The problem =>
Take each line of the data that contains the string "buttons" and copy it.

Data provided =>
^^^^^^^^^^^^^^^^
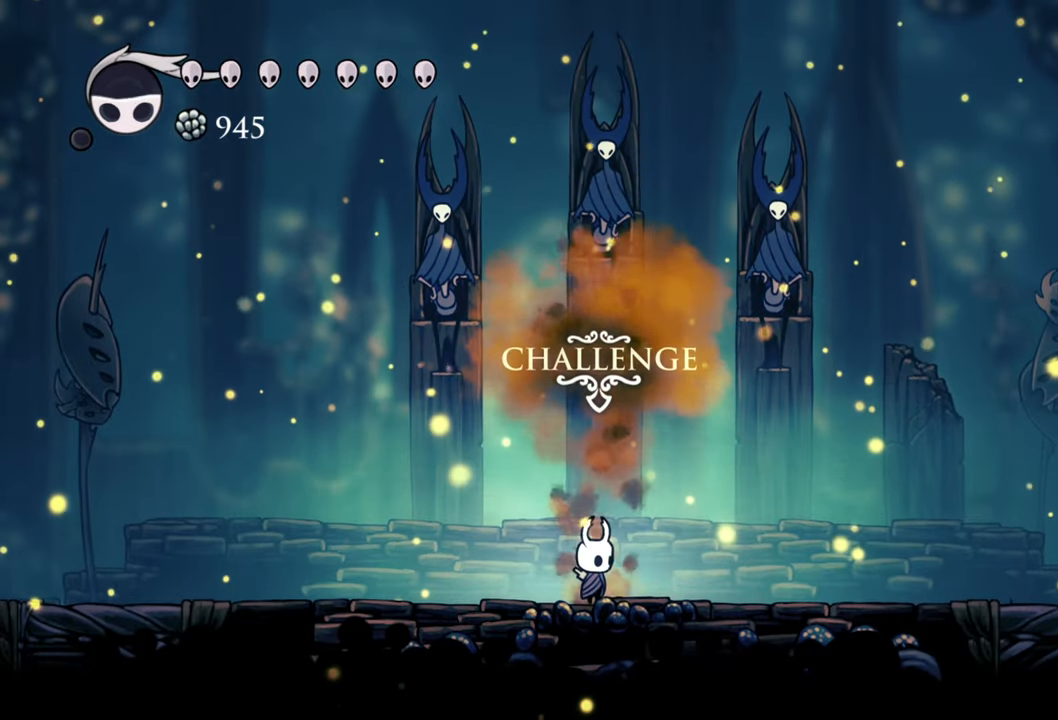
Gameplay with a controller (Xbox layout); each line is a JSON object with the inputs held at the frame after it. "events" lists button and stick changes between this image and that frame as [ms after this image, input, new state], when the widget could be followed in between. Not read: left_stick right_stick.
{"buttons": []}
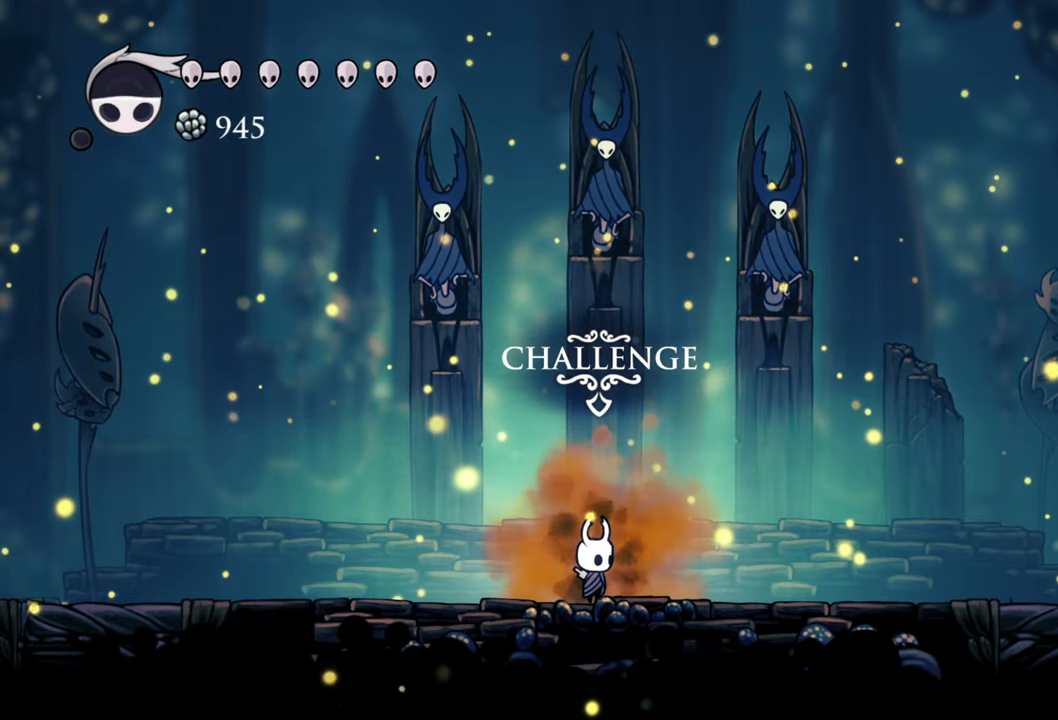
{"buttons": [], "events": []}
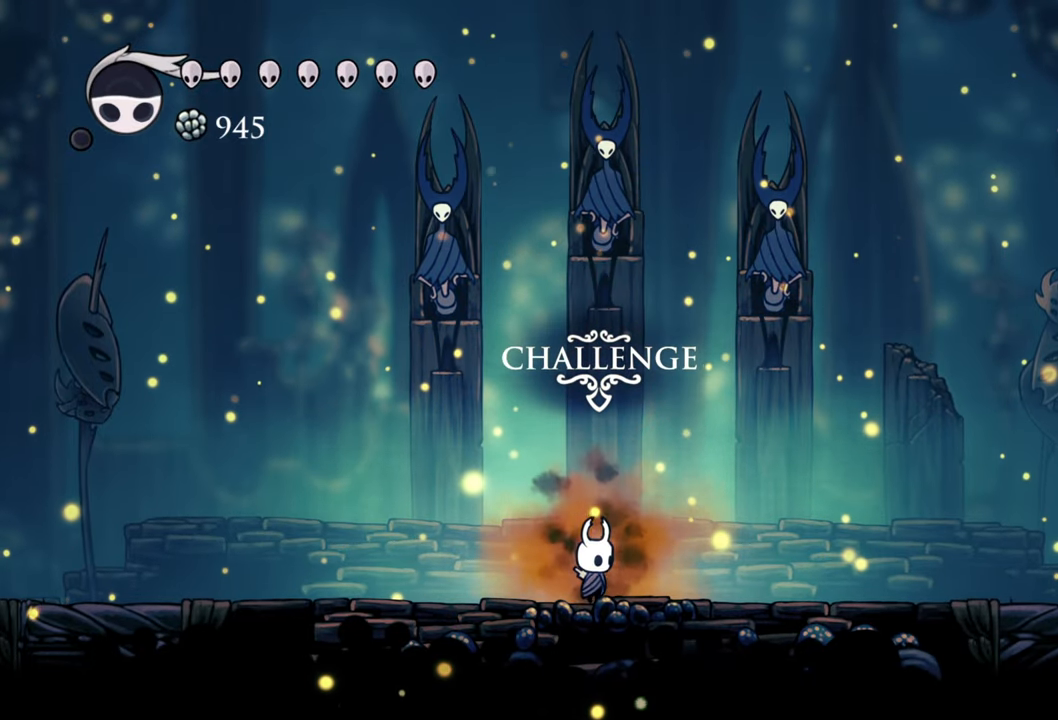
{"buttons": ["DPAD_LEFT"], "events": [[40, "DPAD_LEFT", "down"]]}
^^^^^^^^^^^^^^^^
Solved problem =>
{"buttons": []}
{"buttons": [], "events": []}
{"buttons": ["DPAD_LEFT"], "events": [[40, "DPAD_LEFT", "down"]]}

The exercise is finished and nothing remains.